Step 9 β€” Follow-Up, Monitoring & Safety-Netting

GCA monitoring
Daily review initially until stable, then weekly. ESR/CRP monthly until remission. Reduce prednisolone slowly (specialist-guided: typically over 12–24 months). Monitor for steroid side effects: weight, BP, glucose, bone density
TMD 4–6 weeks
Review response to self-management and analgesia. Improving? Continue. Not improving? Reassess diagnosis, consider low-dose amitriptyline, physiotherapy, refer OMFS/TMD clinic
Trigeminal neuralgia
2-week review: pain response to carbamazepine? Check bloods (FBC, LFTs, U&Es, sodium). Titrate dose. Neurology review 4–6 weeks. Pain diary recommended
Dental abscess
24–48h review if not improving (consider IV antibiotics if spreading cellulitis). 5-day antibiotic course review. Confirm dental treatment arranged β€” antibiotics without drainage will fail
Safety-net 999
Any new visual symptoms (GCA). Trismus developing after jaw pain onset (Ludwig's). Jaw pain + chest pain + sweating (ACS)
Safety-net same-day
Jaw swelling spreading to neck (deep space infection). High fever + jaw pain (sepsis). GCA: any visual blurring, diplopia, transient visual loss
Oral lesion safety net
Any oral ulcer, patch, or lump persisting >3 weeks β†’ same-day 2WW referral. Document clearly. Do not observe for longer
Bisphosphonate patients
Inform all bisphosphonate patients of MRONJ risk. Advise dental check before any planned dental extraction. Alert prescriber and dentist. Risk greatest with IV bisphosphonates (zoledronate)
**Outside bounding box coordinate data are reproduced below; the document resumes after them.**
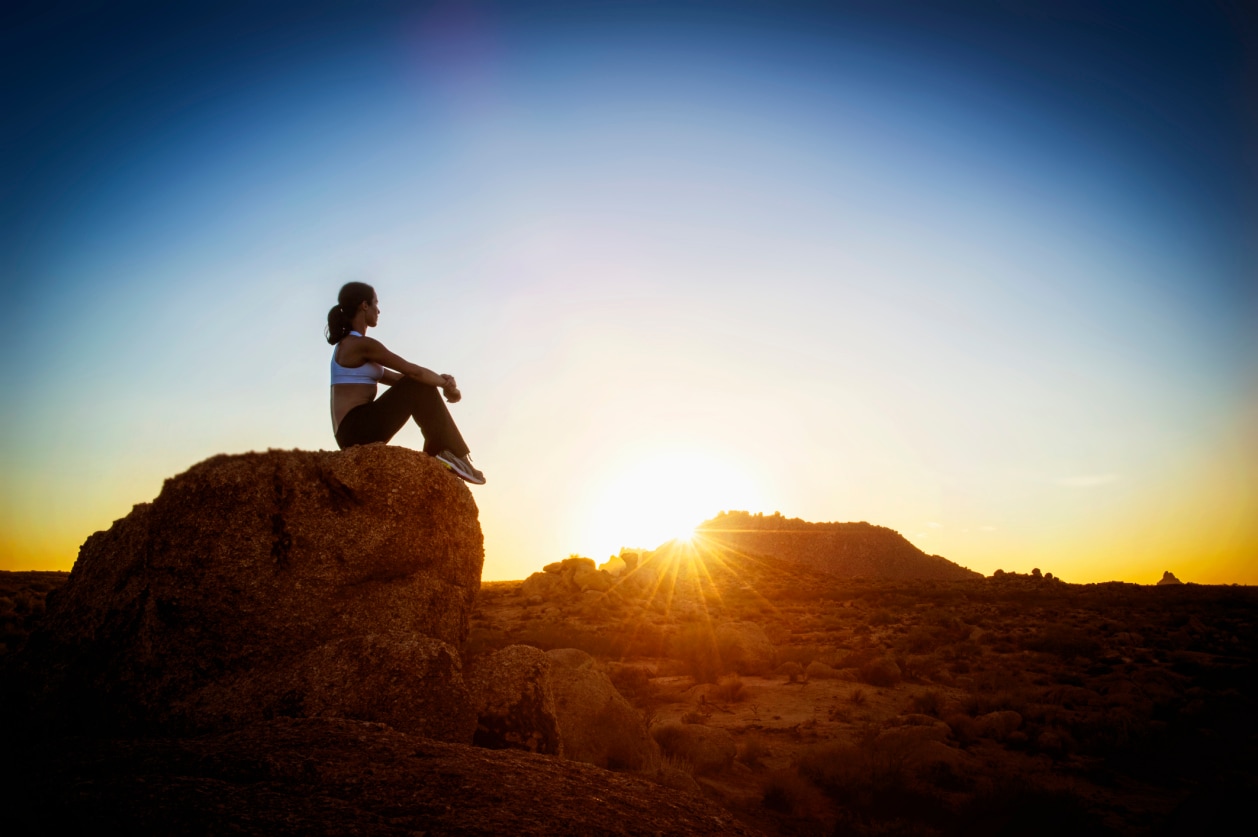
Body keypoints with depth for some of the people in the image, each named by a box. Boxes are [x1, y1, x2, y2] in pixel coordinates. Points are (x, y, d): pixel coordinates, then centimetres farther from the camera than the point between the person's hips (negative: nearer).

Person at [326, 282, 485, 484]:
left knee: (422, 385, 10)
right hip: (359, 428, -9)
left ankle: (439, 452, 2)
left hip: (352, 433, 9)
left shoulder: (347, 346, 20)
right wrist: (447, 385, 3)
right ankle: (454, 455, -8)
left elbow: (395, 378, 16)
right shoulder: (362, 344, -11)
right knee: (419, 387, -10)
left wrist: (441, 381, 3)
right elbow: (413, 371, -12)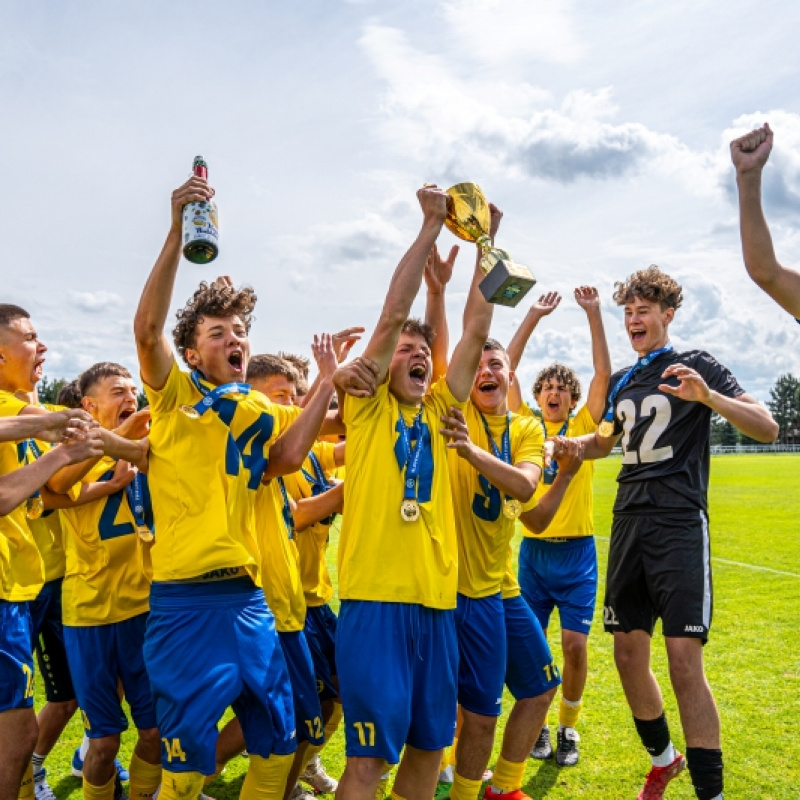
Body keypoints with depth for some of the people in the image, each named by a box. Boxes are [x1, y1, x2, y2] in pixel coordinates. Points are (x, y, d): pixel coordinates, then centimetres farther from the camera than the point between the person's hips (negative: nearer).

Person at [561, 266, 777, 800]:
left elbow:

GCA monitoring requires structured follow-up β€” steroid tapering too rapidly leads to relapse with risk of permanent vision loss; tapering too slowly causes cumulative steroid toxicity. Temporal artery biopsy must be arranged urgently (within 1–2 weeks of starting steroids) as sensitivity decreases with treatment duration. The three-week rule for oral lesions is a hard stop β€” there is no clinical justification for watchful waiting beyond 3 weeks for an oral lesion that could be cancer. Documentation of the three-week safety net discussion is an RCGP curriculum requirement and a medico-legal imperative. Bisphosphonate-related osteonecrosis of the jaw (MRONJ/BRONJ) is preventable β€” preventive dental care before starting bisphosphonates reduces risk by over 60% (AAOMS, 2022).
Educational use only. Pathway based on: NICE CKS Temporomandibular Disorders (2023); NICE NG197 Giant Cell Arteritis (2020); NICE NG12 Suspected Cancer (2023); NICE QS185 Trigeminal Neuralgia (2020); BSSO Guidelines for TMD (2022); BNF Carbamazepine prescribing; AAOMS Position Statement on MRONJ (2022). Always adapt to individual patient context and current NICE guidance.